WHAT IS EXPECTED - Edit the records below so that every "maximum value" reads "highest value", with nothing else altered.

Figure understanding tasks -
== Segment start ==

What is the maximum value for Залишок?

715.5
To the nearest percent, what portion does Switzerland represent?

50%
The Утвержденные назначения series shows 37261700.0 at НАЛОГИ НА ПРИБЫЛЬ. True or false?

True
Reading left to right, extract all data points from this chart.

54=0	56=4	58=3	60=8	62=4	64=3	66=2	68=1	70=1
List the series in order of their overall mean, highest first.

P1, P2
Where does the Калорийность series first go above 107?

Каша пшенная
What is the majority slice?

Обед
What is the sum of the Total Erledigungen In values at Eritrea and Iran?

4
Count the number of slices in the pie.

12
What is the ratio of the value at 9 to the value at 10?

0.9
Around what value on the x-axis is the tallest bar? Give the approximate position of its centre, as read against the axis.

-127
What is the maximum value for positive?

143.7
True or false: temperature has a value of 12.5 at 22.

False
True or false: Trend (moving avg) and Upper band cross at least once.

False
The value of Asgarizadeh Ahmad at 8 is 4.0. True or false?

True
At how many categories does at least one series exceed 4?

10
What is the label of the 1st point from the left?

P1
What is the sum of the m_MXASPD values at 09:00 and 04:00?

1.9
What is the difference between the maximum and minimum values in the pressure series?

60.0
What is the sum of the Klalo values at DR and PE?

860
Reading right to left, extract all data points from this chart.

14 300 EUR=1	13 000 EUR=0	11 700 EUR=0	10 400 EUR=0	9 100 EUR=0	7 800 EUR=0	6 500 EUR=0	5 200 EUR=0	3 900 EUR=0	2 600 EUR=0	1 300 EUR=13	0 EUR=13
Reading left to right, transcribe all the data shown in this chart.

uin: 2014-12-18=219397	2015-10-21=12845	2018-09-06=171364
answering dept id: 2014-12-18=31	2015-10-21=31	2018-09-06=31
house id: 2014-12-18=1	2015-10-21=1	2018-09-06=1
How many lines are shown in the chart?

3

== Segment end ==

ANSWER BOX -
What is the highest value for Залишок?

715.5
To the nearest percent, what portion does Switzerland represent?

50%
The Утвержденные назначения series shows 37261700.0 at НАЛОГИ НА ПРИБЫЛЬ. True or false?

True
Reading left to right, extract all data points from this chart.

54=0	56=4	58=3	60=8	62=4	64=3	66=2	68=1	70=1
List the series in order of their overall mean, highest first.

P1, P2
Where does the Калорийность series first go above 107?

Каша пшенная
What is the majority slice?

Обед
What is the sum of the Total Erledigungen In values at Eritrea and Iran?

4
Count the number of slices in the pie.

12
What is the ratio of the value at 9 to the value at 10?

0.9
Around what value on the x-axis is the tallest bar? Give the approximate position of its centre, as read against the axis.

-127
What is the highest value for positive?

143.7
True or false: temperature has a value of 12.5 at 22.

False
True or false: Trend (moving avg) and Upper band cross at least once.

False
The value of Asgarizadeh Ahmad at 8 is 4.0. True or false?

True
At how many categories does at least one series exceed 4?

10
What is the label of the 1st point from the left?

P1
What is the sum of the m_MXASPD values at 09:00 and 04:00?

1.9
What is the difference between the maximum and minimum values in the pressure series?

60.0
What is the sum of the Klalo values at DR and PE?

860
Reading right to left, extract all data points from this chart.

14 300 EUR=1	13 000 EUR=0	11 700 EUR=0	10 400 EUR=0	9 100 EUR=0	7 800 EUR=0	6 500 EUR=0	5 200 EUR=0	3 900 EUR=0	2 600 EUR=0	1 300 EUR=13	0 EUR=13
Reading left to right, transcribe all the data shown in this chart.

uin: 2014-12-18=219397	2015-10-21=12845	2018-09-06=171364
answering dept id: 2014-12-18=31	2015-10-21=31	2018-09-06=31
house id: 2014-12-18=1	2015-10-21=1	2018-09-06=1
How many lines are shown in the chart?

3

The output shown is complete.